We report a case of myocardial infarction at a young age in a person with a medical history of repeated thrombophlebitis, who was heterozygous for the prothrombin G20210A mutation and homozygous for factor V Leiden mutation. A coronary angiography revealed the presence of a moderate atherosclerotic plaque (60%) in the left anterior descending coronary artery, which gave rise to suspicion of a relationship between prothrombotic gene mutations and atherosclerosis.
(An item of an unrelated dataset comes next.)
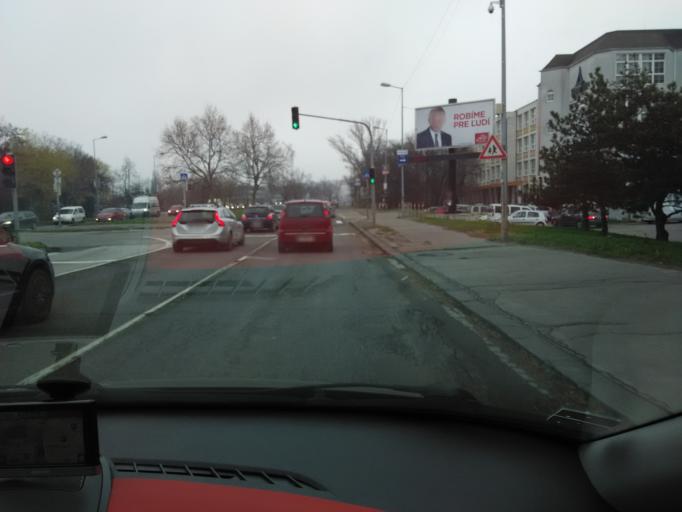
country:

Genetic screening for inherited thrombophilia, especially in the presence of a strong familiarity or previous venous thrombosis, and the evaluation of atherosclerotic risk factors, may be critical information for primary prevention of arterial thrombosis.
我们报告了一例年轻患者发生心肌梗死的病例,该患者有反复发作性血栓性静脉炎病史,为凝血酶原 G20210A 突变杂合子和因子 V 莱顿突变纯合子。冠状动脉造影显示左前降支存在中度粥样硬化斑块(60%),这引起了对血栓形成基因突变与动脉粥样硬化之间关系的怀疑。遗传性血栓形成倾向的遗传筛查,特别是在存在强烈家族史或先前静脉血栓形成的情况下,以及动脉粥样硬化危险因素的评估,可能是动脉血栓形成一级预防的关键信息。